Thanks to the Affordable Care Act, if you have health insurance, any type of vaccine you get for your family is required to be covered with no copayments. "Parents and their children should not have to pay for the COVID vaccine as long as they have health insurance," says Dr. Lipton. However, he also points out, uninsured children and their families may face costs in the future.

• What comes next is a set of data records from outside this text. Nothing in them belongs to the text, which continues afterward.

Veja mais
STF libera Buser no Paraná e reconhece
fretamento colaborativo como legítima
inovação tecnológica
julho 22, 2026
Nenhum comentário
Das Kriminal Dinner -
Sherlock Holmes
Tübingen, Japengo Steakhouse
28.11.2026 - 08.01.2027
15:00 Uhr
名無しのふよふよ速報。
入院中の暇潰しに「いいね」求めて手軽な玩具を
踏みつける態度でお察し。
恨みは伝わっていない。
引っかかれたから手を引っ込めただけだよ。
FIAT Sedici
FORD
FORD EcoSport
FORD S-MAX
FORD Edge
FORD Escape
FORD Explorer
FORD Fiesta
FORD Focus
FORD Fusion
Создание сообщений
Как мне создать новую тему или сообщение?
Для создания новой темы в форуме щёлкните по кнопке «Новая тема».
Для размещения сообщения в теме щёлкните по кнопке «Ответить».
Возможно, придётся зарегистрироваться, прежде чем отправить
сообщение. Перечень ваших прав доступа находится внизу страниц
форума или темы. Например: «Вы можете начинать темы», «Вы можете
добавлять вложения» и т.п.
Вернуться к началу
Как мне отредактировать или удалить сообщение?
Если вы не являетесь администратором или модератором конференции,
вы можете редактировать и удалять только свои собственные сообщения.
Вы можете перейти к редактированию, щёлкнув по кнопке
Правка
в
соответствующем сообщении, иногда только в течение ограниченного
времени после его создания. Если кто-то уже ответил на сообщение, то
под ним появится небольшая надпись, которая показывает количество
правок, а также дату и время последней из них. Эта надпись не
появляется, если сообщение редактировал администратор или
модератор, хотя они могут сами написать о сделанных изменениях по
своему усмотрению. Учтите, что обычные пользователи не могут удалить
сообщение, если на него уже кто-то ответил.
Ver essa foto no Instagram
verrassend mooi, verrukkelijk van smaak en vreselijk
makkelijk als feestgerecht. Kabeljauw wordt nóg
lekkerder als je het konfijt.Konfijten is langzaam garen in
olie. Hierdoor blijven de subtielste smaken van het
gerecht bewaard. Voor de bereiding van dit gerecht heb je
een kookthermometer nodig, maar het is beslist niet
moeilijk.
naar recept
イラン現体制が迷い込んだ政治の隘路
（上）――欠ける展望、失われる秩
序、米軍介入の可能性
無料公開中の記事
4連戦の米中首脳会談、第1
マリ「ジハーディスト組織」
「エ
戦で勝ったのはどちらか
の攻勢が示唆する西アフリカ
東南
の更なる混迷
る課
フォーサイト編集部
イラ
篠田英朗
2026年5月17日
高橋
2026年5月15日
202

Zachary Hoy, M.D., a pediatric infectious disease specialist at Pediatrix Medical Group, says although vaccines will be covered by insurance companies, there may be extra charges associated with visiting your pediatrician for the vaccine. These should be similar to other appointment charges, which may mean a co-pay or other preventative care expenses. There may also be charges if you need to get your child a COVID test at the doctor's office. "If COVID testing is necessary in the normal course of an appointment at the pediatrician's office, then it will likely cost a similar price to other viral testing such as for flu or RSV," Dr. Hoy says.

The Bottom Line

It's important to point out that the ending of these resolutions is complex. "Unwinding all the COVID emergency measures, extra coverages, and special provisions is a complicated affair that mirrors the complexity of the pandemic response itself," says Dr. Amler. He adds that any information we have now—or even any information shared by experts—is subject to change as the situation evolves.

Your best bet is to get in touch with your health insurance company with questions, as coverage will differ from company to company, and even from plan to plan. It's particularly important that families with Medicaid renew their insurance by April 1st, which is when states will be able to restart disenrollment.